Over the last 150 years, and especially during the last two papacies, a whole new phenomenon in church history has emerged: a kind of omnipotent and omnipresent papacy whereby the pope is seen as the ‘bishop of the world’ with local bishops as mere branch managers of head office. Under John Paul II (1978-2005) and Benedict XVI (2005-) an absolutist, monarchical papacy is increasingly taking on the lineaments of a multinational corporation. All authority is centred at the top and descends from above. Absolute loyalty to the priorities and policies of head office are the desired hallmarks of regional branch managers (bishops) and local managers (priests) with the Catholic community as passive consumers. Regional managers now answer almost exclusively to head office; the traditional sense that their primary responsibility is to their dioceses has been almost entirely lost.

Such a structure is the complete antithesis of what was intended by the Constitution on the Church (Lumen gentium) of Vatican II. The primacy of the local community has been swallowed-up by a centralized structure that is unique in church history. Never before has the Church been so centralized. Accountability to the Catholic community is absolutely foreign to a structure of this nature. Given the dominance of a patriarchical Italianate-Latin mentality in the higher echelons of the hierarchy it is understandable that there is no sense of accountability of the leadership to the community.

Significantly there is no real word in Italian for the English word ‘accountability’. Italian dictionaries will translate ‘accountability’ as responsibilita which translates as ‘responsibility’ in English and principally refers to obligation of the subject rather than an emphasis on leaders answering to the stakeholder community as to how the Church is administered. The leadership answers only to God Who can be remarkably silent and absent when leaders’ own biases and fancies come into play.

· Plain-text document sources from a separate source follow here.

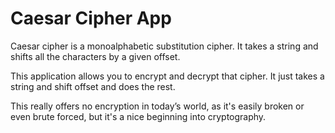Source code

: # Caesar Cipher App

Caesar cipher is a monoalphabetic substitution cipher. It takes a string and shifts all the characters by a given offset.

This application allows you to encrypt and decrypt that cipher. It just takes a string and shift offset and does the rest.

This really offers no encryption in today’s world, as it's easily broken or even brute forced, but it's a nice beginning into cryptography.
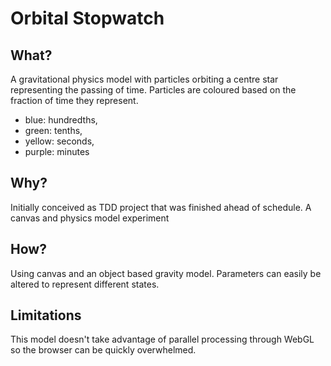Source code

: # Orbital Stopwatch

## What?
A gravitational physics model with particles orbiting a centre star representing the passing of time.
Particles are coloured based on the fraction of time they represent.
- blue: hundredths, 
- green: tenths,
- yellow: seconds,
- purple: minutes

## Why?
Initially conceived as TDD project that was finished ahead of schedule.
A canvas and physics model experiment

## How?
Using canvas and an object based gravity model.
Parameters can easily be altered to represent different states.

## Limitations
This model doesn't take advantage of parallel processing through WebGL so the browser can be quickly overwhelmed.

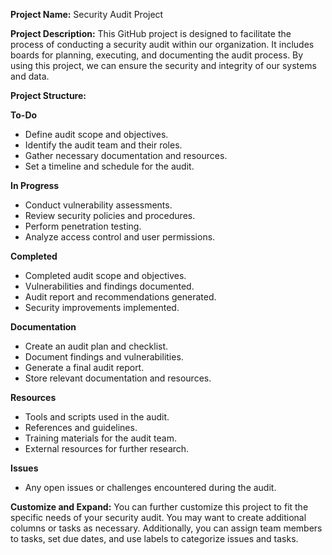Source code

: <b>Project Name:</b> Security Audit Project

<b>Project Description:</b>
This GitHub project is designed to facilitate the process of conducting a security audit within our organization. It includes boards for planning, executing, and documenting the audit process. By using this project, we can ensure the security and integrity of our systems and data.

<b>Project Structure:</b>

<b>To-Do</b>

- Define audit scope and objectives.
- Identify the audit team and their roles.
- Gather necessary documentation and resources.
- Set a timeline and schedule for the audit.


<b>In Progress</b>

- Conduct vulnerability assessments.
- Review security policies and procedures.
- Perform penetration testing.
- Analyze access control and user permissions.

  
<b>Completed</b>

- Completed audit scope and objectives.
- Vulnerabilities and findings documented.
- Audit report and recommendations generated.
- Security improvements implemented. 

  
<b>Documentation</b>

- Create an audit plan and checklist.
- Document findings and vulnerabilities.
- Generate a final audit report.
- Store relevant documentation and resources.

  
<b>Resources</b>

- Tools and scripts used in the audit.
- References and guidelines.
- Training materials for the audit team.
- External resources for further research.

  
<b>Issues</b>

- Any open issues or challenges encountered during the audit.

  
<b>Customize and Expand:</b>
You can further customize this project to fit the specific needs of your security audit. You may want to create additional columns or tasks as necessary. Additionally, you can assign team members to tasks, set due dates, and use labels to categorize issues and tasks.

Catholicism, unlike the Orthodox, Anglican and Protestant Churches, has no structure whatsoever that resembles the synods that gather together bishops, clergy and laity to discern the call of God and the leadings of the Holy Spirit. The contemporary Catholic Church is the absolute antithesis of the church in the New Testament and the first centuries of church history which remain normative for all subsequent developments. Popes like Leo I the Great (440-461) and Gregory I the Great (590-604) would consider the present government structures of Catholicism, including the papacy, to be so out of kilter with what they understood of the nature of the church as to be heretical. Many medieval theologians would have shared this view.

It is difficult to see ourselves as Catholics in historical perspective because we tend to assume that what we experience now as the norm. But the reality is the church at present is so centralised and out of balance as to be completely beyond traditional norms, let alone the norms of Jesus. As the great reformer Martin Luther said crux probat omnia – ‘the cross is the test of everything’.

The forthcoming Royal Commission provides Australian Catholics with a unique opportunity to demand that the Australian bishops begin the process of returning to the mainstream of historical Catholicism where there is a balance between all of the elements that go to make-up the Catholic community. The voice of the laity has to be heard and accountability has to be demanded from hierarchs. The Royal Commission can’t do this for us; only we can achieve that. But it does give us an opportunity and, given the complete failure of the bishops, it is the laity that must show leadership.